**** Given information ****

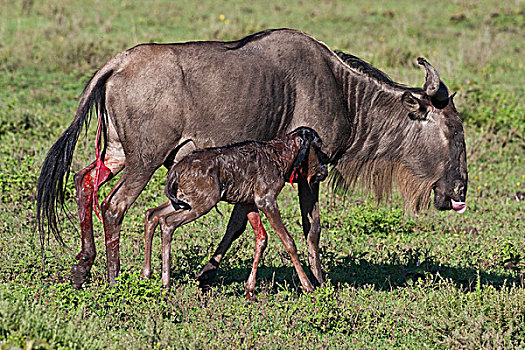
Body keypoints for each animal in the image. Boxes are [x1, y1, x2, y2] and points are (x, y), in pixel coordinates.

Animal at [141, 127, 326, 300]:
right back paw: (165, 284)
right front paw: (308, 287)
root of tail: (177, 168)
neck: (280, 156)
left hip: (184, 201)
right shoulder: (266, 200)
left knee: (153, 214)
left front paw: (250, 291)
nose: (324, 170)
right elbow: (288, 241)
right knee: (167, 223)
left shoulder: (248, 202)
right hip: (202, 202)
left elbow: (262, 237)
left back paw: (146, 275)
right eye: (317, 145)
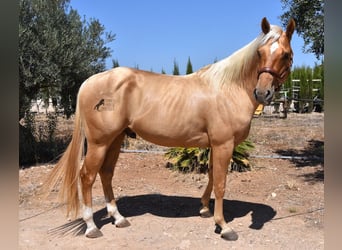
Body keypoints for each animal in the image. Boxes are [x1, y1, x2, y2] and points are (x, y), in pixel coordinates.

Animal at [45, 17, 296, 240]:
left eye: (285, 54)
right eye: (259, 53)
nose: (262, 93)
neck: (229, 88)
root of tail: (90, 82)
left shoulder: (214, 145)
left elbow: (211, 176)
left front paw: (204, 209)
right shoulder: (224, 144)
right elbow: (221, 183)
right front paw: (224, 226)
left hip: (115, 140)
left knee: (106, 174)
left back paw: (118, 218)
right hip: (99, 143)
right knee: (87, 176)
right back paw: (91, 227)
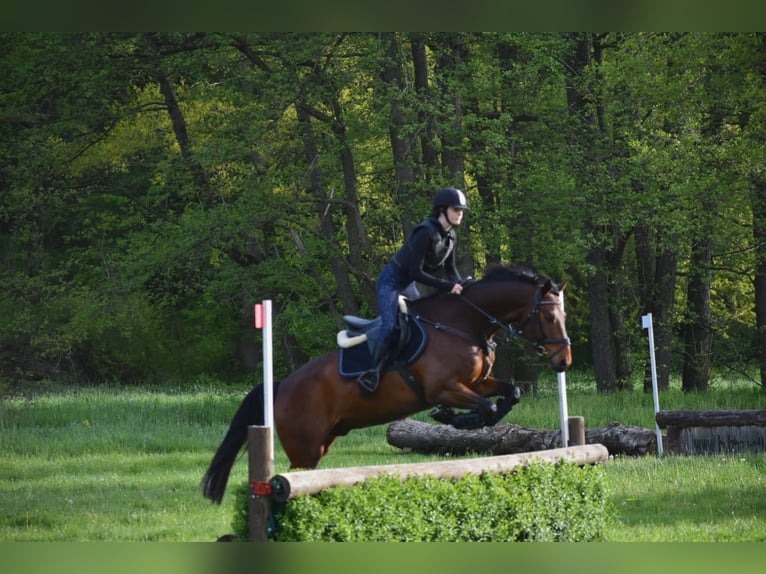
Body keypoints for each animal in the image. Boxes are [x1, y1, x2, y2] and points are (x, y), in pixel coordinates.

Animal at [201, 264, 572, 504]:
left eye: (563, 316)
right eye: (549, 316)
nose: (563, 362)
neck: (464, 323)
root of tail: (281, 386)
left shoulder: (476, 383)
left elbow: (509, 395)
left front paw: (460, 418)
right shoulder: (444, 388)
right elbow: (488, 407)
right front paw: (453, 419)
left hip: (321, 444)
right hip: (304, 446)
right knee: (295, 478)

****

[Your goal] Above are the records; copy exactly the lines from the one with "left shoulder: (476, 383)" through the final line.

[Problem solution]
left shoulder: (476, 383)
left elbow: (509, 395)
left front paw: (460, 418)
right shoulder: (444, 388)
right elbow: (488, 407)
right front paw: (453, 419)
left hip: (321, 444)
right hip: (304, 446)
right knee: (295, 478)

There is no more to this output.